On ne peut pas demander des engagements sur quinze ou vingt ans chaque fois qu'on accorde des fonds publics. On le constate lorsqu'on soutient des artisans ou des entreprises : la réalité de la vie économique est telle que les aides accordées par la puissance publique ne sont pas toujours un gage de succès.
Une telle disposition conduirait en outre à rigidifier très fortement les systèmes : mécaniquement, un agriculteur se convertissant au bio cinq ans avant sa retraite ne s'engagerait pas pour cinq ans, mais pour dix ans.

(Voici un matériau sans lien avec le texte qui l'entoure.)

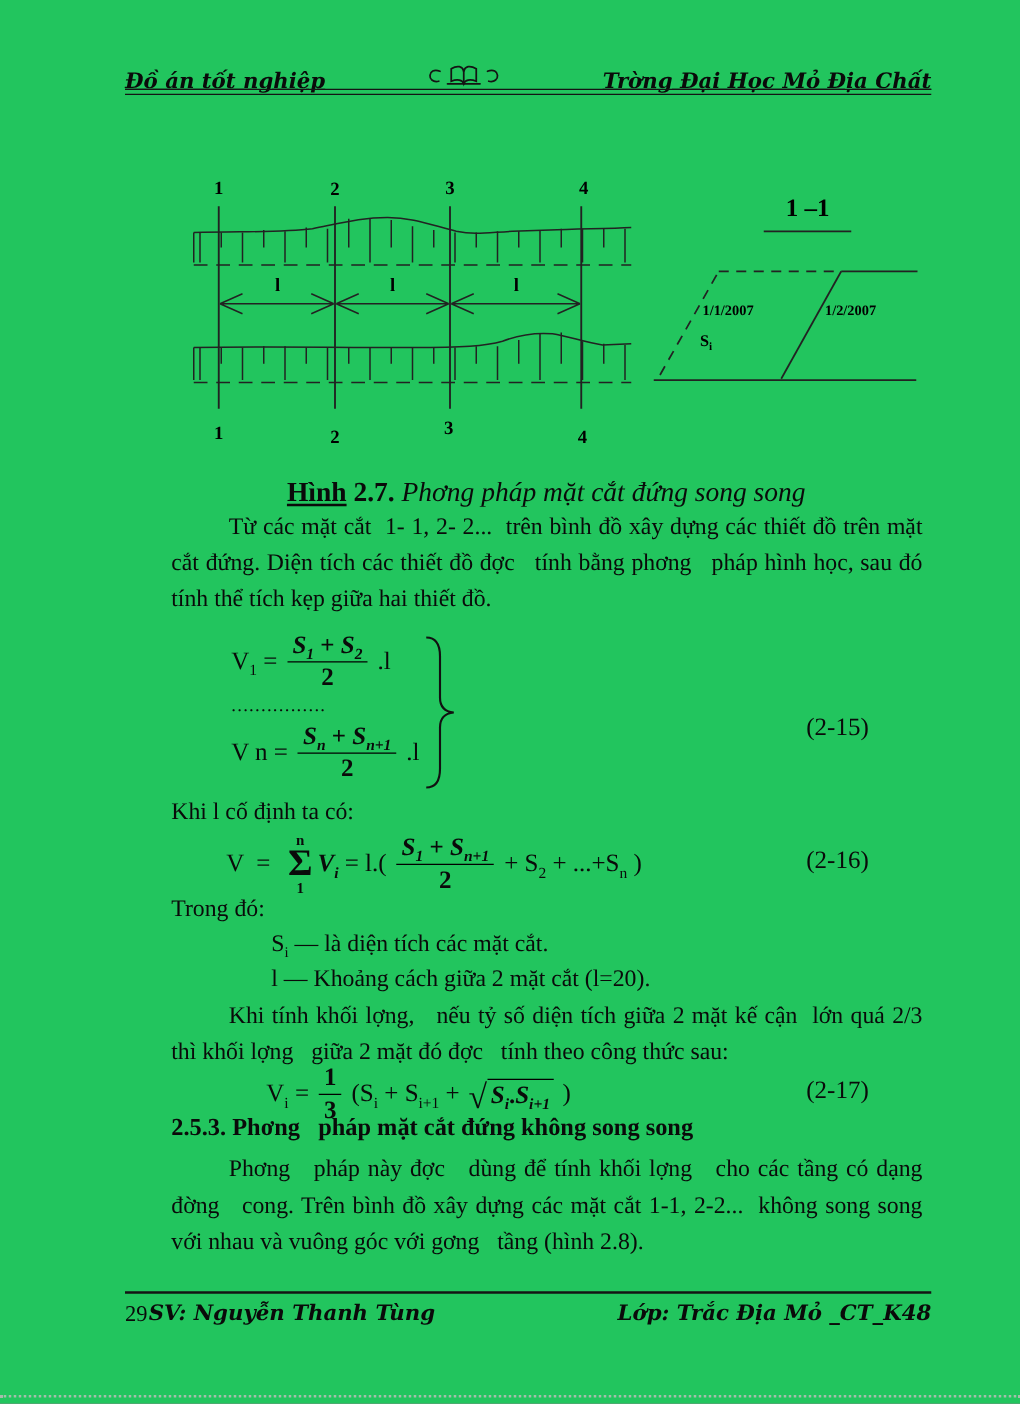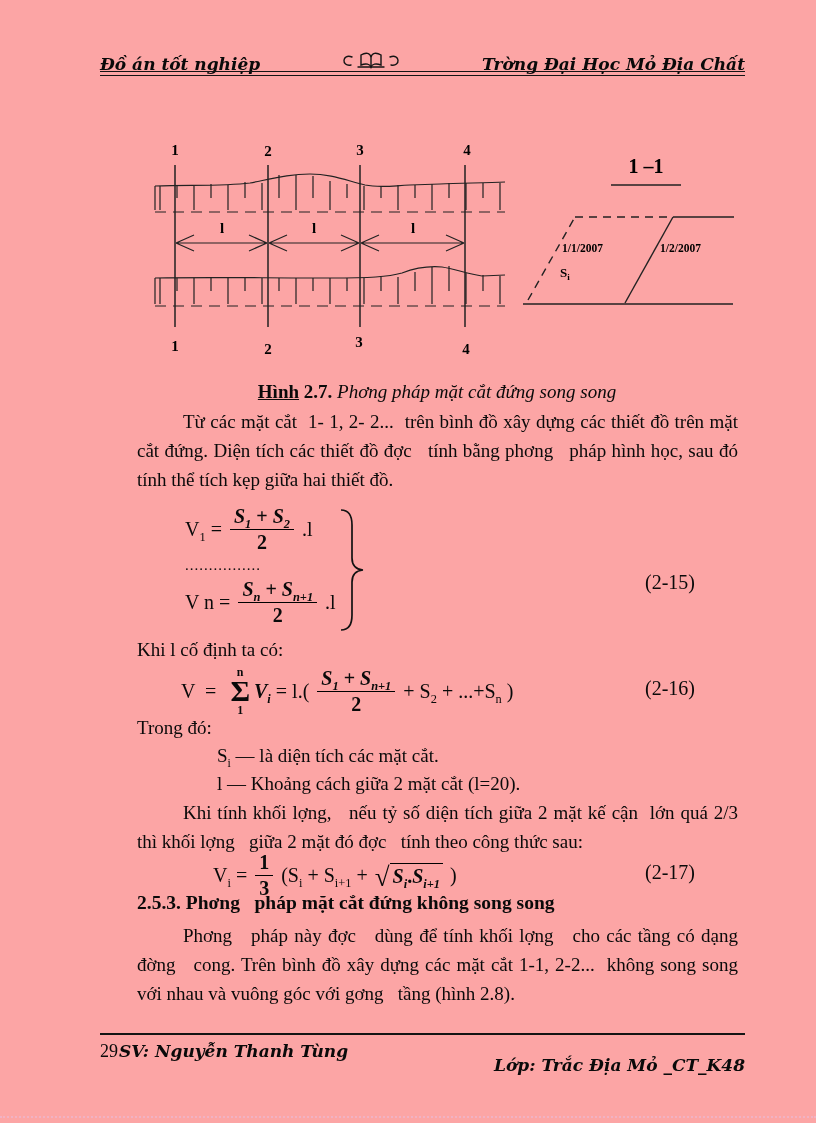--- a/index.html
+++ b/index.html
@@ -1,37 +1,37 @@
 <!DOCTYPE html>
 <html><head>
 <meta charset="utf-8">
 <style>
   * { margin:0; padding:0; box-sizing:border-box; }
   html,body { background:#888; }
   .page {
     position:relative; width:816px; height:1123px; margin:0 auto;
-    background:#fca5a5; color:#0a0a0a;
+    background:#22c55e; color:#0a0a0a;
     font-family:"Liberation Serif", serif; overflow:hidden;
   }
   
   .header-row{ position:absolute; top:44px; left:100px; width:645px;
     display:flex; justify-content:space-between; align-items:flex-end; }
   .script-text{ font-family:"DejaVu Serif", serif; font-style:italic; font-weight:bold;
     font-size:17px; text-decoration:underline; white-space:nowrap; }
   .ornament{ position:relative; top:4px; }
   .header-rule{ position:absolute; top:71px; left:100px; width:645px; height:5px;
     border-top:1.8px solid #141414; border-bottom:1px solid #141414; }
   
   .figure-svg{ position:absolute; top:125px; left:130px; }
   .fig-num{ font-family:"Liberation Serif", serif; font-weight:bold; font-size:15px; }
   .fig-date{ font-family:"Liberation Serif", serif; font-weight:bold; font-size:11.5px; }
   .fig-title{ font-family:"Liberation Serif", serif; font-weight:bold; font-size:20px; }
   
   .caption{ position:absolute; top:381px; left:137px; width:600px; text-align:center;
-    font-size:19px; }
+    font-size:22px; }
   .caption .cap-label{ font-weight:bold; }
   .caption .cap-label-u{ font-weight:bold; text-decoration:underline; }
   .caption .cap-italic{ font-style:italic; }
   .para{ position:absolute; left:137px; width:601px; font-size:19px; line-height:29px;
     text-align:justify; text-indent:46px; white-space:pre-wrap; }
   .plain-line{ position:absolute; left:137px; font-size:19px; white-space:pre-wrap; }
   .heading{ position:absolute; left:137px; font-size:19.5px; font-weight:bold; white-space:pre-wrap; }
   
   .formula-block{ position:absolute; left:137px; width:601px; }
   .math-line{ display:flex; align-items:center; font-size:20px;
@@ -53,21 +53,21 @@
   .eq-label{ position:absolute; font-size:20px; }
   .dots-line{ font-size:15px; letter-spacing:1px; }
   .brace-svg{ position:absolute; left:201px; top:2px; }
   
   .footer-rule{ position:absolute; top:1033px; left:100px; width:645px;
     border-top:2.5px solid #141414; }
   .footer-row{ position:absolute; top:1041px; left:100px; width:645px; height:24px; }
   .footer-left{ position:absolute; left:19px; }
   .footer-page{ position:absolute; left:0; width:100%; text-align:left;
     font-size:18px; }
-  .footer-right{ position:absolute; right:0;margin-top:14px; }
+  .footer-right{ position:absolute; right:0; }
   .footer-script{ font-family:"DejaVu Serif", serif; font-style:italic; font-weight:bold;
     font-size:17px; white-space:nowrap; }
   .page-edge{ position:absolute; top:1116px; left:0; width:100%;
     border-top:2px dotted #ecb9d5; opacity:.65; }
 </style>
 </head>
 <body>
 
 <div class="page">
 

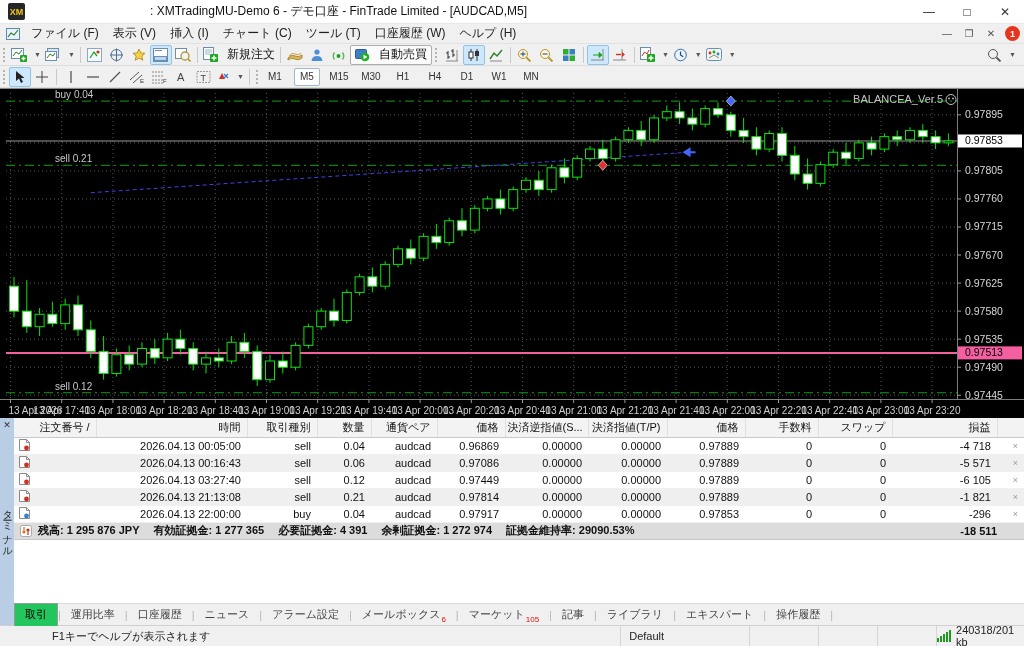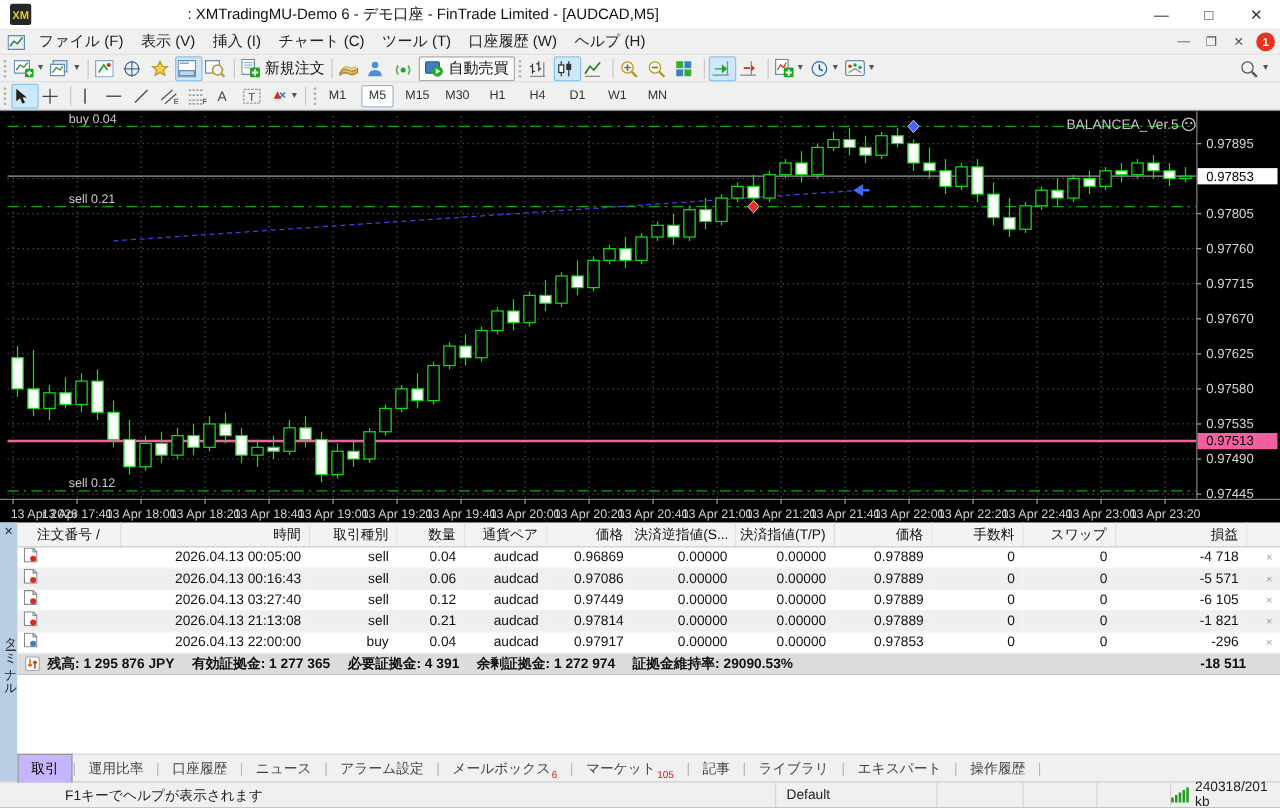--- a/index.html
+++ b/index.html
@@ -27,22 +27,22 @@
   .notif-badge { width:15px; height:15px; border-radius:50%; background:#e8341c; color:#fff;
     font-size:9px; font-weight:bold; display:flex; align-items:center; justify-content:center; }
 
   
   .toolbar { position:absolute; left:0; width:1024px; background:#f0f0f0; display:flex;
     align-items:center; border-bottom:1px solid #dcdcdc; }
   .toolbar1 { top:44px; height:22px; }
   .toolbar2 { top:66px; height:22px; }
   .grip { width:3px; height:14px; margin:0 3px; border-left:2px dotted #b3b3b3; }
   .sep { width:1px; height:16px; background:#c9c9c9; margin:0 3px; }
-  .tbtn { height:20px; min-width:22px; display:flex; align-items:center; justify-content:space-between;
-    gap:1px; border:1px solid transparent; border-radius:2px; padding:0 1px; }
+  .tbtn { height:20px; min-width:22px; display:flex; align-items:center; justify-content:center;
+    gap:6px; border:1px solid transparent; border-radius:2px; padding:0 1px; }
   .tbtn.active { background:#cde7fb; border-color:#90c3e8; }
   .tbtn.framed { border-color:#adadad; background:#fbfbfb; padding:0 4px; }
   .tbtn .dd { font-size:7px; color:#555; margin-left:1px; }
   .tbtn-label { font-size:12px; color:#111; margin-left:3px; white-space:nowrap; }
   .tf-btn { height:18px; min-width:26px; display:flex; align-items:center; justify-content:center;
     font-size:10px; color:#333; border:1px solid transparent; border-radius:2px; }
   .tf-btn.active { background:#ffffff; border-color:#9db9d4; }
   .toolbar .spacer { flex:1; }
 
   
@@ -51,37 +51,37 @@
 
   
   .terminal { position:absolute; left:0; top:418px; width:1024px; height:207px; background:#ffffff; display:flex; }
   .term-strip { width:14px; background:#b9cde5; position:relative; display:flex; flex-direction:column; align-items:center; }
   .term-close { font-size:9px; color:#333; height:14px; line-height:14px; }
   .term-strip-label { writing-mode:vertical-rl; font-size:10px; color:#222; margin-top:70px; letter-spacing:1px; }
   .term-body { flex:1; display:flex; flex-direction:column; position:relative; }
   table.orders { border-collapse:collapse; table-layout:fixed; width:1010px; font-size:11px; color:#111; }
   table.orders th { font-weight:normal; text-align:right; height:19px; padding:0 6px 0 2px;
     background:#f3f3f3; border-bottom:1px solid #c9c9c9; border-right:1px solid #e0e0e0; white-space:nowrap; overflow:hidden; }
-  table.orders th.first { text-align:center; padding-left:6px; }
+  table.orders th.first { text-align:right; padding-left:6px; }
   table.orders td { height:17px; padding:0 6px 0 2px; text-align:right; white-space:nowrap;
     overflow:hidden; border-bottom:1px solid #f0f0f0; }
   table.orders tr.alt td { background:#efefef; }
   td.icon-cell, th.icon-cell { text-align:center; padding:0; }
   .row-close { color:#9a9a9a; font-size:9px; text-align:center; }
   .balance-row { width:1010px; height:17px; background:#dcdcdc; display:flex; align-items:center;
     font-size:11px; font-weight:bold; color:#111; border-bottom:1px solid #c6c6c6; }
   .balance-row .bicon { margin:0 6px 0 6px; }
   .balance-item { margin-right:14px; white-space:nowrap; }
   .balance-total { margin-left:auto; padding-right:27px; }
   .term-filler { flex:1; background:#fff; }
 
   
   .tabs { height:22px; background:#f0f0f0; border-top:1px solid #d9d9d9; display:flex; align-items:flex-end; font-size:11px; }
   .tab { padding:3px 10px 3px 10px; color:#444; display:flex; align-items:flex-end; white-space:nowrap; position:relative; }
-  .tab.active { background:#c4b5fd; border:1px solid #9a9a9a; border-bottom:none; color:#000;
+  .tab.active { background:#22c55e; border:1px solid #9a9a9a; border-bottom:none; color:#000;
     margin-bottom:-1px; padding-bottom:4px; z-index:2; }
   .tab-sep { color:#b5b5b5; align-self:center; }
   .tab-badge { color:#dd1111; font-size:8px; margin-left:1px; transform:translateY(2px); }
 
   
   .statusbar { position:absolute; left:0; top:625px; width:1024px; height:21px; background:#f0f0f0;
     border-top:1px solid #cfcfcf; display:flex; align-items:center; font-size:11px; color:#222; }
   .status-cell { height:100%; display:flex; align-items:center; padding:0 8px; border-right:1px solid #d5d5d5; }
   .status-cell.help { width:668px;margin-left:44px; }
   .status-cell.profile { width:147px; }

Que se passerait-il si un repreneur indiquait ne pas vouloir respecter cette obligation ? Voudriez-vous qu'on empêche son installation ? Si une exploitation de quatre-vingt hectares était reprise par deux personnes distinctes, l'opération serait-elle annulée au prétexte qu'une des deux refuse le maintien des terres en bio ? Une telle logique pourrait se traduire par des phénomènes de déprise ou d'agrandissement : des exploitants déjà installés acquerront ces surfaces, non pas pour produire en agriculture biologique, mais pour qu'elles soient comptabilisées comme infrastructures agroécologiques. Cette mesure irait donc à l'encontre de notre objectif de souveraineté.
Qui plus est, votre amendement est problématique sur le plan juridique : il transfère une obligation d'une exploitation à une autre ; or c'est l'agriculteur qui s'engage, pas l'exploitation. En outre, vous imposez une contrainte au propriétaire, mais aussi au repreneur.
Je comprends votre intention et je la partage, mais le dispositif que vous proposez dévoie la transmission. Dans un système économique dynamique, dans lequel l'offre s'adapte à la demande de produits, il me semble dangereux d'interdire toute remise en cause du choix du bio. Pourquoi empêcher un jeune qui reprend une exploitation d'abandonner le système laitier pour une autre production ? Je mets vraiment en garde contre un tel amendement.